Eligibility depends on a host of factors including the total cost of the vehicle: the buyer’s income level, the size of the vehicle’s battery, etc. But the key hurdle that Rivian fails to clear is the “Critical Minerals and Battery Component Requirement.” This piece of the legislation is broken into two parts (each worth $3,750 of the credit) and mandates that:
- “The critical minerals contained in the battery must be extracted or processed in the United States or a country with which the United States has a free trade agreement, or be recycled in North America.”
- “The applicable percentage of the value of the battery components must be manufactured or assembled in North America.”
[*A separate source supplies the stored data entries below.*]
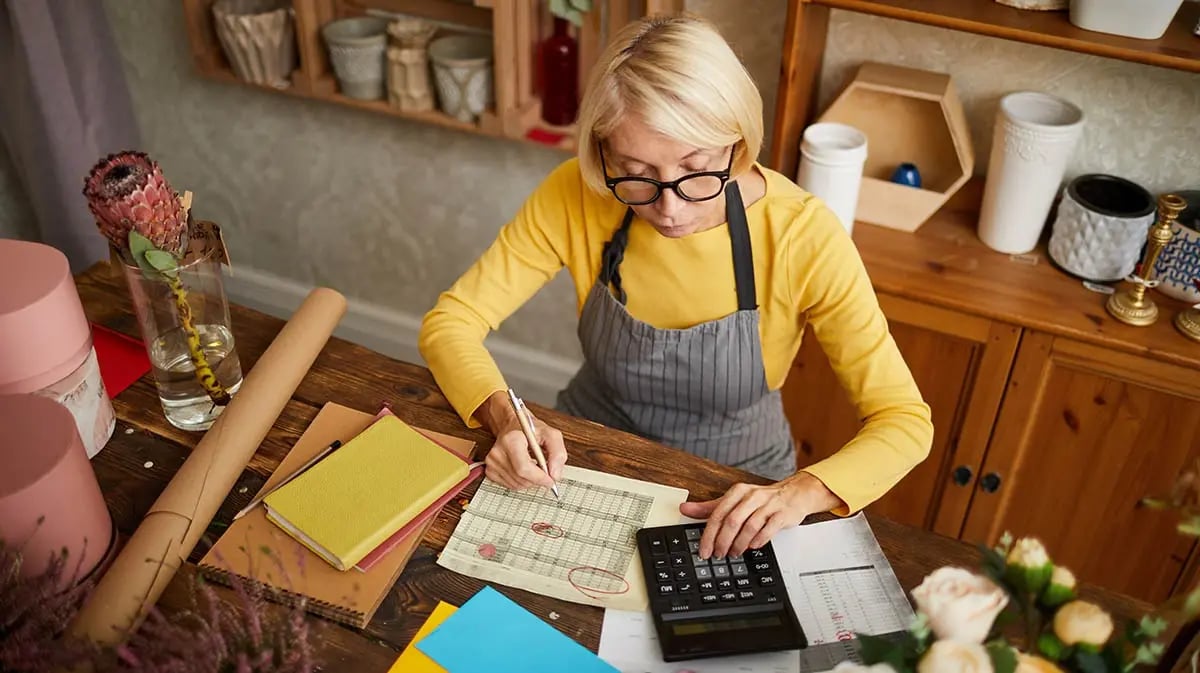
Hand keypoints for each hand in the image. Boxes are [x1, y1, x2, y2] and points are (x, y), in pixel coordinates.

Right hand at [475, 390, 566, 490]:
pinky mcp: (490, 471)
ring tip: (534, 466)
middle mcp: (498, 451)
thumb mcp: (551, 435)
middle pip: (521, 478)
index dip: (539, 478)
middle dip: (537, 479)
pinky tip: (524, 469)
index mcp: (511, 440)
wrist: (512, 426)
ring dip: (530, 481)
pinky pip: (511, 486)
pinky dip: (521, 482)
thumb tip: (555, 475)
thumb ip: (558, 454)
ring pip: (517, 485)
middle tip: (544, 470)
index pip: (523, 468)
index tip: (551, 480)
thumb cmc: (530, 430)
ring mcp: (492, 462)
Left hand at [680, 472, 842, 559]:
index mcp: (737, 492)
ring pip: (749, 526)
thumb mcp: (734, 501)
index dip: (709, 534)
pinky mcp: (782, 514)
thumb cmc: (761, 500)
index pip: (717, 514)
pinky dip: (759, 540)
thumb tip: (685, 509)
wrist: (794, 494)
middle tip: (718, 555)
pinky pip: (768, 529)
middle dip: (722, 541)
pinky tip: (753, 547)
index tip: (704, 549)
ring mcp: (768, 505)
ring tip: (734, 553)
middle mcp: (752, 496)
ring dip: (739, 544)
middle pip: (732, 521)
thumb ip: (710, 507)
In other words, you’ve got to mine the minerals for the batteries in the U.S., and you’ve got to build the batteries in the U.S. That said, this year only 40% of the mining and assembly needs to take place in North America, but every year that number increases by another 10%.
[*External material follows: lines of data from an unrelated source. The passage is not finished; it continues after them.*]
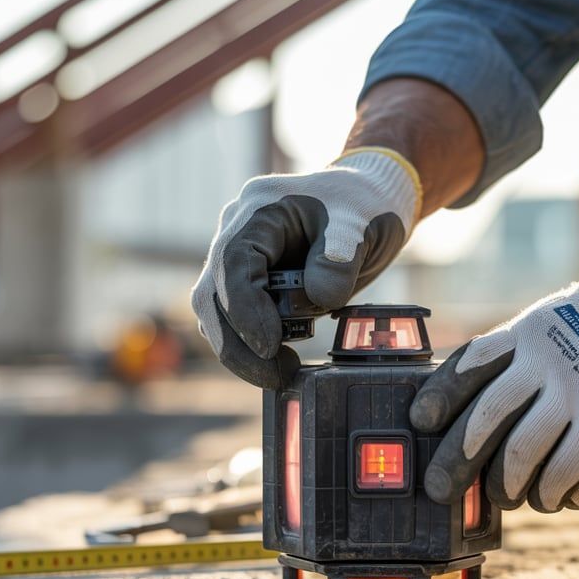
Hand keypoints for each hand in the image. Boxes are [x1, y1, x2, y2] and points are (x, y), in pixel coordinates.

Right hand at [190, 149, 420, 387]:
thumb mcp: (359, 227)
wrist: (366, 203)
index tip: (270, 345)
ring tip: (283, 372)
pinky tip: (282, 362)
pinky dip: (253, 346)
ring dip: (241, 351)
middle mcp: (238, 234)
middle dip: (236, 343)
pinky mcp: (251, 283)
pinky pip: (237, 320)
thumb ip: (338, 261)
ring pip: (217, 314)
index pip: (233, 263)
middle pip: (212, 295)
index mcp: (259, 210)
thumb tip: (317, 298)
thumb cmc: (362, 207)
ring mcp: (241, 260)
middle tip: (274, 374)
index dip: (245, 309)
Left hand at [410, 249, 578, 510]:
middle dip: (457, 466)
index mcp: (527, 342)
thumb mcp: (539, 326)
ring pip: (529, 460)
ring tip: (511, 497)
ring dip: (510, 489)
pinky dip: (563, 495)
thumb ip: (500, 360)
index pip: (470, 370)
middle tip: (442, 491)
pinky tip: (560, 497)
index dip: (440, 399)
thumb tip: (447, 409)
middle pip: (489, 426)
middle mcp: (551, 372)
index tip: (420, 423)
Up to this point, there’s been a lot of speculation as to whether or not Rivian would meet these requirements. The automaker has historically sourced most of its batteries from Samsung SDI, which builds its batteries in South Korea, but there had been rumors of Samsung setting up a plant in Normal, IL next to Rivian’s factory. However, it seems those rumors turned out to be just that, and now Rivian, along with Volkswagen, Nissan, and BMW will be ineligible for the rebate.
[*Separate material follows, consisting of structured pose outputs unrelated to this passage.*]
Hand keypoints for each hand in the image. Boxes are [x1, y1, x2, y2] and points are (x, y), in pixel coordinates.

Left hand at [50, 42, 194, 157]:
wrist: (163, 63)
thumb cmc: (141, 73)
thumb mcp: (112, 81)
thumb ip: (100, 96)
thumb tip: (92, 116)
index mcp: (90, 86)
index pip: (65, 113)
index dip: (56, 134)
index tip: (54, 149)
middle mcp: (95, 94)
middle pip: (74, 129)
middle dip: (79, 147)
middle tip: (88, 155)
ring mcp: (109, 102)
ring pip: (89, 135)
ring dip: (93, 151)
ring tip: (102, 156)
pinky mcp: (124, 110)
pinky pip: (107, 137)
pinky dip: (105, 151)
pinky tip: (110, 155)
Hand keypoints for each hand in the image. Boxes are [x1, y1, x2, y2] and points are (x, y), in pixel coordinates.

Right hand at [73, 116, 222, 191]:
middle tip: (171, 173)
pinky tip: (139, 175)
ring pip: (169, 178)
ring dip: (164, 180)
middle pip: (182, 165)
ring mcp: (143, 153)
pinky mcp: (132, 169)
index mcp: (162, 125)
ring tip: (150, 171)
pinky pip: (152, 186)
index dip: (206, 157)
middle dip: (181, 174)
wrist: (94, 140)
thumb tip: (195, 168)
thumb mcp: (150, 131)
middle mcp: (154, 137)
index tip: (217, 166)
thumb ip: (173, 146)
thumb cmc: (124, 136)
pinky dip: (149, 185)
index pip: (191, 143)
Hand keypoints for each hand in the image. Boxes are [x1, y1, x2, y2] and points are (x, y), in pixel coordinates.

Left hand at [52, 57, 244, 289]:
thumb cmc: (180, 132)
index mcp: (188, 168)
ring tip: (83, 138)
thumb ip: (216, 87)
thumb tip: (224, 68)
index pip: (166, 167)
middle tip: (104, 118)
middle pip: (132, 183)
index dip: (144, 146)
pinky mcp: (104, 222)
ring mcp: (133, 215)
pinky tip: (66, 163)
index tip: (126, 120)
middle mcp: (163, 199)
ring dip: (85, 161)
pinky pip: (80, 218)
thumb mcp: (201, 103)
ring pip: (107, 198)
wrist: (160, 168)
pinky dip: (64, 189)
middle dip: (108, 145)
While this is obviously bad news for Rivian, it’s not immediately catastrophic. The automaker has stopped publicly divulging its backlog, but last fall it was estimated to be over 100,000 units. If that’s the case, even if Rivian hits its ambitious production targets of 50,000 vehicles for 2023, it wouldn’t even be halfway through the existing demand. And that doesn’t take into consideration the cars Rivian has sold this year.
The backlog buys Rivian time to set up new battery supply chains to regain eligibility for the rebate. And because Rivian has typically purchased its batteries from the spot market rather than engaging in long term contracts with suppliers, it should have the flexibility it needs to make that transition…provided it can find a suitable deal.
Rivian’s loss of rebate eligibility comes at a somewhat inopportune time for the company as well. This week Tesla announced yet another round of price cuts, and while none of Elon’s models compete directly with the R1T or R1S from Rivian, the move signals the industry’s willingness to engage in price wars, which should make a $7,500 rebate from the government even more important than ever to Rivian.
Things haven’t been going great on Wall Street either: This week a number of major analysts downgraded Rivian’s stock and shares have lost 11% since last Thursday. The company is expected to report Q2 earnings early next month.